[START RECORDED INFORMATION]
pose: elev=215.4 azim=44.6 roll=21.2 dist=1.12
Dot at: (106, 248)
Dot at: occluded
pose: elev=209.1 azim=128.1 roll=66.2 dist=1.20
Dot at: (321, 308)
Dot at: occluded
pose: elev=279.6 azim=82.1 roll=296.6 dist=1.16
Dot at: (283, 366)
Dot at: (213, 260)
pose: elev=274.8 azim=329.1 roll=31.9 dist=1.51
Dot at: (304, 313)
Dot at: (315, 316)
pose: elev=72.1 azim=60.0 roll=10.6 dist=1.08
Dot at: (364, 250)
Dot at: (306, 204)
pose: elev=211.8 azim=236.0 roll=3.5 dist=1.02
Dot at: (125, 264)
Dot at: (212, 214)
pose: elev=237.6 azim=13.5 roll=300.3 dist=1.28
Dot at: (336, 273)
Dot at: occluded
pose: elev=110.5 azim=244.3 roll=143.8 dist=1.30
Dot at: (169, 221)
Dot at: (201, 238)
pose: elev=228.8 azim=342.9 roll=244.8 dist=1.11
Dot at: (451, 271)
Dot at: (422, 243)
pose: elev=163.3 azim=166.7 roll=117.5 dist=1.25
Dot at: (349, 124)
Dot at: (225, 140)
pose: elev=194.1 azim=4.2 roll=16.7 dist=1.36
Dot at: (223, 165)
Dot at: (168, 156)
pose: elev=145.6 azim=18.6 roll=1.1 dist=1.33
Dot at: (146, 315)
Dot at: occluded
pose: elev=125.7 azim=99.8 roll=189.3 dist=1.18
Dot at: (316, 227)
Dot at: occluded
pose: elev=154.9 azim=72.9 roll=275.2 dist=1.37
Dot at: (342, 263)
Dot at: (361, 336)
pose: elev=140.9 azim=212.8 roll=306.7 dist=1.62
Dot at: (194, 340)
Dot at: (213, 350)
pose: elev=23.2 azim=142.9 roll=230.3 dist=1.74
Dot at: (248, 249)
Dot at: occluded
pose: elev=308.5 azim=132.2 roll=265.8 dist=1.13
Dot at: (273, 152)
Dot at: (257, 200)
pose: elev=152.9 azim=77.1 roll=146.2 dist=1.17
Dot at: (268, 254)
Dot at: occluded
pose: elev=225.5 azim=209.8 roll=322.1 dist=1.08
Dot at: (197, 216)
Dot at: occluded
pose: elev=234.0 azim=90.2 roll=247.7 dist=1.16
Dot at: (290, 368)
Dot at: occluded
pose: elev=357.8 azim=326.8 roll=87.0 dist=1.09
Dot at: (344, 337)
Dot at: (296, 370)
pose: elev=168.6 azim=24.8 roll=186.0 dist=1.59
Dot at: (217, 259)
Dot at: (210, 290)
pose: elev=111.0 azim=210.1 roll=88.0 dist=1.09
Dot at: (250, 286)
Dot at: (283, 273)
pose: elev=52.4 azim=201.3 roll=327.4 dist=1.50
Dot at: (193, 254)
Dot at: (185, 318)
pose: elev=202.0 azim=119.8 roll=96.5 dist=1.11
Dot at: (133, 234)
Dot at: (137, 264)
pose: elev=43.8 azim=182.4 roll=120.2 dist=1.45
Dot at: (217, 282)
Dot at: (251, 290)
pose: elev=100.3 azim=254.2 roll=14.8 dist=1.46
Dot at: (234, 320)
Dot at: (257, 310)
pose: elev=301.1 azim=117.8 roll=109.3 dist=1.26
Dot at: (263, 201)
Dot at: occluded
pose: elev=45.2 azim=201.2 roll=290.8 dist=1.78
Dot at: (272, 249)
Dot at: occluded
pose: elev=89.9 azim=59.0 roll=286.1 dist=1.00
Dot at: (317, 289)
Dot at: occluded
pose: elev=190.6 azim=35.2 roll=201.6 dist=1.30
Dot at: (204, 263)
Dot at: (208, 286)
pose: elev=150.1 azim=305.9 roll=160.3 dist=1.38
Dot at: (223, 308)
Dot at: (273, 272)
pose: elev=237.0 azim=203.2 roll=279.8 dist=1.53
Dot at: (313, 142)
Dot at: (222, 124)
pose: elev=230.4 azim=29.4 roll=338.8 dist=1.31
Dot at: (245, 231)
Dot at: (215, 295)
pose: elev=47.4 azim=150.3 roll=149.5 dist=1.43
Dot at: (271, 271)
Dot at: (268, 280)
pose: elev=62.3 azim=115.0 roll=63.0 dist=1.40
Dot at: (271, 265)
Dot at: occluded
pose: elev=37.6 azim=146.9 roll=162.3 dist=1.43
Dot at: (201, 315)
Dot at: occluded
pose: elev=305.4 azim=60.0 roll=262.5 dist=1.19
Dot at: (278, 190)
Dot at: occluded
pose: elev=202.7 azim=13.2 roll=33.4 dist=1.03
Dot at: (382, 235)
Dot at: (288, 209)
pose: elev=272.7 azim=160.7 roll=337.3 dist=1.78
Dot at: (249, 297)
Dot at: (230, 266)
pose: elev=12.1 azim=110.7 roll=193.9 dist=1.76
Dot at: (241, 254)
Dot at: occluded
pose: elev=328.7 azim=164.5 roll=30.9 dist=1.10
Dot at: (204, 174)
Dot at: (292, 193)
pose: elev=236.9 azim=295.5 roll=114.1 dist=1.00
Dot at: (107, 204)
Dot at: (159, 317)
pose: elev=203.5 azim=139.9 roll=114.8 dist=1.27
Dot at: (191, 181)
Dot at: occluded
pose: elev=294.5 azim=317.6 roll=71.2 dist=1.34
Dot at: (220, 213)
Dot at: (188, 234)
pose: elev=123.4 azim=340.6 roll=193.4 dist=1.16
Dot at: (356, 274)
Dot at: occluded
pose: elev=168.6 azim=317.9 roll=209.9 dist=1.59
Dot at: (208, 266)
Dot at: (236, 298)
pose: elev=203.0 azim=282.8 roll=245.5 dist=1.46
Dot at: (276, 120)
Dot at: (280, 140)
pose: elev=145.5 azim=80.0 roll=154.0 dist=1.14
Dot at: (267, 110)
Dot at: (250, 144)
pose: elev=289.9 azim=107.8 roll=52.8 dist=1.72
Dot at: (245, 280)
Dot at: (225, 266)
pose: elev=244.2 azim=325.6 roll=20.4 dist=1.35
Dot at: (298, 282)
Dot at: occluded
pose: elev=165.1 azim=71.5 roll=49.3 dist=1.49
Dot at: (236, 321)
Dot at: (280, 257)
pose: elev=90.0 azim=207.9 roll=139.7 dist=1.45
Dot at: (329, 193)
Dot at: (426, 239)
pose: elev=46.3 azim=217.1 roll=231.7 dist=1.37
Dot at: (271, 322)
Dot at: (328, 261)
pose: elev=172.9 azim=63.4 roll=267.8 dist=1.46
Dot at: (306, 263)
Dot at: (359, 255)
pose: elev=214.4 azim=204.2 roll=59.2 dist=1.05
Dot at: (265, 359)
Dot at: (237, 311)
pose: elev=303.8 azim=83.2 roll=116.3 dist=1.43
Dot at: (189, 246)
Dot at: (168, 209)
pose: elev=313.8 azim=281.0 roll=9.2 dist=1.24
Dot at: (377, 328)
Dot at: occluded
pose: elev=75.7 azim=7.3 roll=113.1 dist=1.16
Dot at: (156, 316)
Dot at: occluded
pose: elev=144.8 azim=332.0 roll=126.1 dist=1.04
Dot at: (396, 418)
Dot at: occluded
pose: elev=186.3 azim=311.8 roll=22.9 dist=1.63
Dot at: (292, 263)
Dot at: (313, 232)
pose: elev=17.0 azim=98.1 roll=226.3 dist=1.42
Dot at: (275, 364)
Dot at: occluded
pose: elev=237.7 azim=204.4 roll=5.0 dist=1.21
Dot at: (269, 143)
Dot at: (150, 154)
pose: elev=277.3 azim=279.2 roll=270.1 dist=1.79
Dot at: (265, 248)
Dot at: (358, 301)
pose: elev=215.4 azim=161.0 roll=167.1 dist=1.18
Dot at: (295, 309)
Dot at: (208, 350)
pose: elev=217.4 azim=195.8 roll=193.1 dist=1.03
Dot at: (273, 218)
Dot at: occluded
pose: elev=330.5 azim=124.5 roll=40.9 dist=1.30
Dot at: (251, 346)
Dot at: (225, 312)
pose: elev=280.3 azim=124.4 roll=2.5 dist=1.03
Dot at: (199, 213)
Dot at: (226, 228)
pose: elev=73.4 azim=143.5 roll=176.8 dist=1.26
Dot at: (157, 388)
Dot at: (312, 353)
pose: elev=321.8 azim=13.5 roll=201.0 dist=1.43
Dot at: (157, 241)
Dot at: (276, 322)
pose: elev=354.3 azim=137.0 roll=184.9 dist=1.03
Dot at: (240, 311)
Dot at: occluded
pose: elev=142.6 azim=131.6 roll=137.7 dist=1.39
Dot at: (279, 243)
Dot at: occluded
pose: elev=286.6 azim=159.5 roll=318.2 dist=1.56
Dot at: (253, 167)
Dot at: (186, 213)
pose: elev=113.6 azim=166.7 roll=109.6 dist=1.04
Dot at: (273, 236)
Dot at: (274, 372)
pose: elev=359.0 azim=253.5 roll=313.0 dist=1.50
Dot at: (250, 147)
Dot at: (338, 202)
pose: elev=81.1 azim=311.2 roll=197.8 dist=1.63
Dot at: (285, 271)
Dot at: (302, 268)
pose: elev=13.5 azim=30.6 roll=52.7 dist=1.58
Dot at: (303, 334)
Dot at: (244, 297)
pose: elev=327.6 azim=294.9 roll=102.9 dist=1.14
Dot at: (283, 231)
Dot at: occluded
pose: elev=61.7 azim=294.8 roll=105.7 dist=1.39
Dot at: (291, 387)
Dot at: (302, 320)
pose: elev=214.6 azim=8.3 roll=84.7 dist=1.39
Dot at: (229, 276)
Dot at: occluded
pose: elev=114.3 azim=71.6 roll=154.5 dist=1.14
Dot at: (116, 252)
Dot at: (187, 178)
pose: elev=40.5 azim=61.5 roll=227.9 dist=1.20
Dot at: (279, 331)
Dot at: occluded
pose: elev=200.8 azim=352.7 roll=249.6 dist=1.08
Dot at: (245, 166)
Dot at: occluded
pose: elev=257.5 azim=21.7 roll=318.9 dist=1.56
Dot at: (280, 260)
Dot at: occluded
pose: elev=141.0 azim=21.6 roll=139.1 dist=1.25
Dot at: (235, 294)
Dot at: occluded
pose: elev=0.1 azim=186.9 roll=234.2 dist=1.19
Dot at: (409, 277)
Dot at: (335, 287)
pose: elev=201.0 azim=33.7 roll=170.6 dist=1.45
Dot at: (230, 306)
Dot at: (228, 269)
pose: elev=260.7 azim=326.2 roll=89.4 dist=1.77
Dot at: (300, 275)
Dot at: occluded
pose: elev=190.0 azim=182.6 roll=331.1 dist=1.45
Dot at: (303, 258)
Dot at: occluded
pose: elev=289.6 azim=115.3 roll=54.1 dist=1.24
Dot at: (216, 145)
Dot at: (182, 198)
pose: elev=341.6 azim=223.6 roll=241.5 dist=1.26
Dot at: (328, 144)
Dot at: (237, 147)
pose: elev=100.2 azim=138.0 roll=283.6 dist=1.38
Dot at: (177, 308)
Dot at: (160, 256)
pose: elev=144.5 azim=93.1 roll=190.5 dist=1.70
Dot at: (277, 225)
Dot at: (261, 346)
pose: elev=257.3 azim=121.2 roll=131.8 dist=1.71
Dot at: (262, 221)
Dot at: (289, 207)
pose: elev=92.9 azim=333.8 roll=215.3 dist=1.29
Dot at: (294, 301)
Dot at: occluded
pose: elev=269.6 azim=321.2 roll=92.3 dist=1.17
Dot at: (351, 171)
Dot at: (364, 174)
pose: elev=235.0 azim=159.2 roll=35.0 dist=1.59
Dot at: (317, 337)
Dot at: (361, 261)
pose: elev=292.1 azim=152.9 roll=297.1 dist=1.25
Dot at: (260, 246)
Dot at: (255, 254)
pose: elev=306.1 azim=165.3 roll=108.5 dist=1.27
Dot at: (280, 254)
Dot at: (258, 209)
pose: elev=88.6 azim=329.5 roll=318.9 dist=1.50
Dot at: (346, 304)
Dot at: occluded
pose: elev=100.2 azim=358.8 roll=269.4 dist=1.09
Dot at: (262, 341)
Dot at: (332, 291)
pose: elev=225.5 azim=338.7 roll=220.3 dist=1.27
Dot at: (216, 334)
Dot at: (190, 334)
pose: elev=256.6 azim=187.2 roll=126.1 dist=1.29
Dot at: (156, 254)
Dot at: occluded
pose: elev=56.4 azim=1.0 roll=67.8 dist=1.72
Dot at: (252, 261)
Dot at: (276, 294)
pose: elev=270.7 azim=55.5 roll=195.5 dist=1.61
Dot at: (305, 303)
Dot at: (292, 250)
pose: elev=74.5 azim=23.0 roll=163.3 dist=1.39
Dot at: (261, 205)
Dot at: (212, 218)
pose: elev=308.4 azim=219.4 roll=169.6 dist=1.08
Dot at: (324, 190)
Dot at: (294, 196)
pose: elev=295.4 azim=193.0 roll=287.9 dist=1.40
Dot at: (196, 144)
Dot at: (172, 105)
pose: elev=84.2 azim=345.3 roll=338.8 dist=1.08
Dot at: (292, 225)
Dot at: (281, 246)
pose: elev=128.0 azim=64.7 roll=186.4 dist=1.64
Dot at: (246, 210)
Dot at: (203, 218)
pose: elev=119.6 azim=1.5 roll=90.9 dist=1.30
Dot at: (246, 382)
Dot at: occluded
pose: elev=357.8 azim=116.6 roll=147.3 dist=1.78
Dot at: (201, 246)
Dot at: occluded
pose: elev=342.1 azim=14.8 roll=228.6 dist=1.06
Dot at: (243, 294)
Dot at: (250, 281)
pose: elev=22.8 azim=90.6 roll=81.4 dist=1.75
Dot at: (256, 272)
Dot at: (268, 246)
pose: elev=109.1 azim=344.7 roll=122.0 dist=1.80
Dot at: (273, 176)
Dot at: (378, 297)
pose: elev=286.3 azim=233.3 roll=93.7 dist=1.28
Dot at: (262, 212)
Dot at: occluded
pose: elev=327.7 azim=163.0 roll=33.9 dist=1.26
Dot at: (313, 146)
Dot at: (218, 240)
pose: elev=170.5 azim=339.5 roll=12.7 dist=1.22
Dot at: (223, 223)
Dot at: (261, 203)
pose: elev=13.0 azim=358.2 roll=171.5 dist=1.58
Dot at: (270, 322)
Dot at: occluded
[END RECORDED INFORMATION]
GIVEN INSTRUCTION: Set down the rows above exactly as they appear, beginning at the line that contains "pose: elev=228.8 azim=342.9" and stopping after the line that contains "Dot at: (168, 156)".

RESULT OF THIS EXERCISE:
pose: elev=228.8 azim=342.9 roll=244.8 dist=1.11
Dot at: (451, 271)
Dot at: (422, 243)
pose: elev=163.3 azim=166.7 roll=117.5 dist=1.25
Dot at: (349, 124)
Dot at: (225, 140)
pose: elev=194.1 azim=4.2 roll=16.7 dist=1.36
Dot at: (223, 165)
Dot at: (168, 156)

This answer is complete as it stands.